* PROMPT: Beginning with the line where "Empresa Nacional de Minería: 0 -> 6904" appears, retype every remaining line of the data below, both the first and last included.
= Beginning of Section =
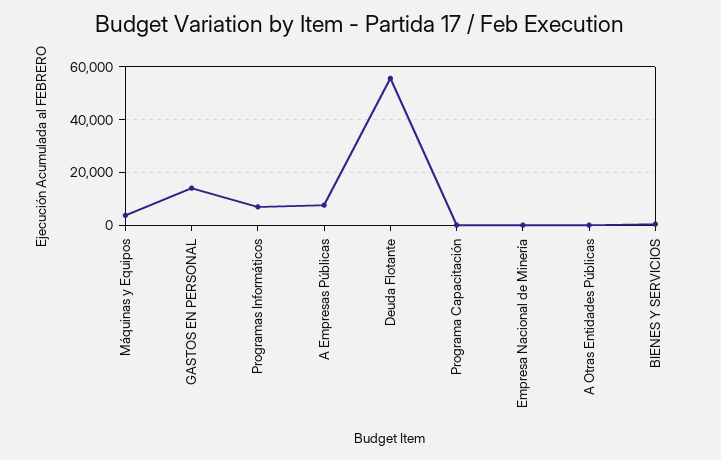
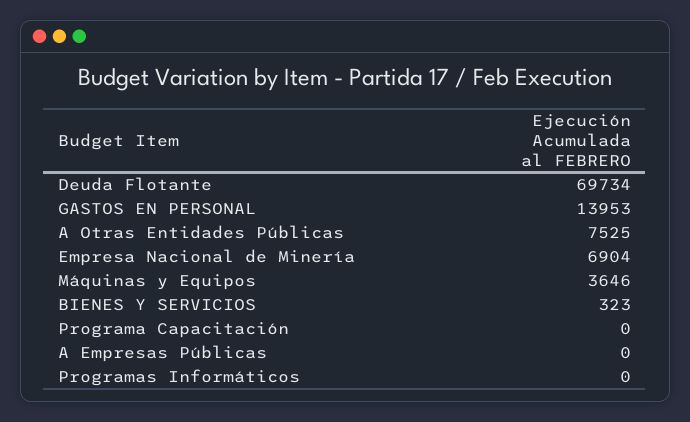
Programas Informáticos: 7500 -> 0
A Empresas Públicas: 7500 -> 0
Deuda Flotante: 55000 -> 69734
Empresa Nacional de Minería: 0 -> 6904
A Otras Entidades Públicas: 0 -> 7525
= End of Section =
* TASK RESPONSE:
Empresa Nacional de Minería: 0 -> 6904
A Otras Entidades Públicas: 0 -> 7525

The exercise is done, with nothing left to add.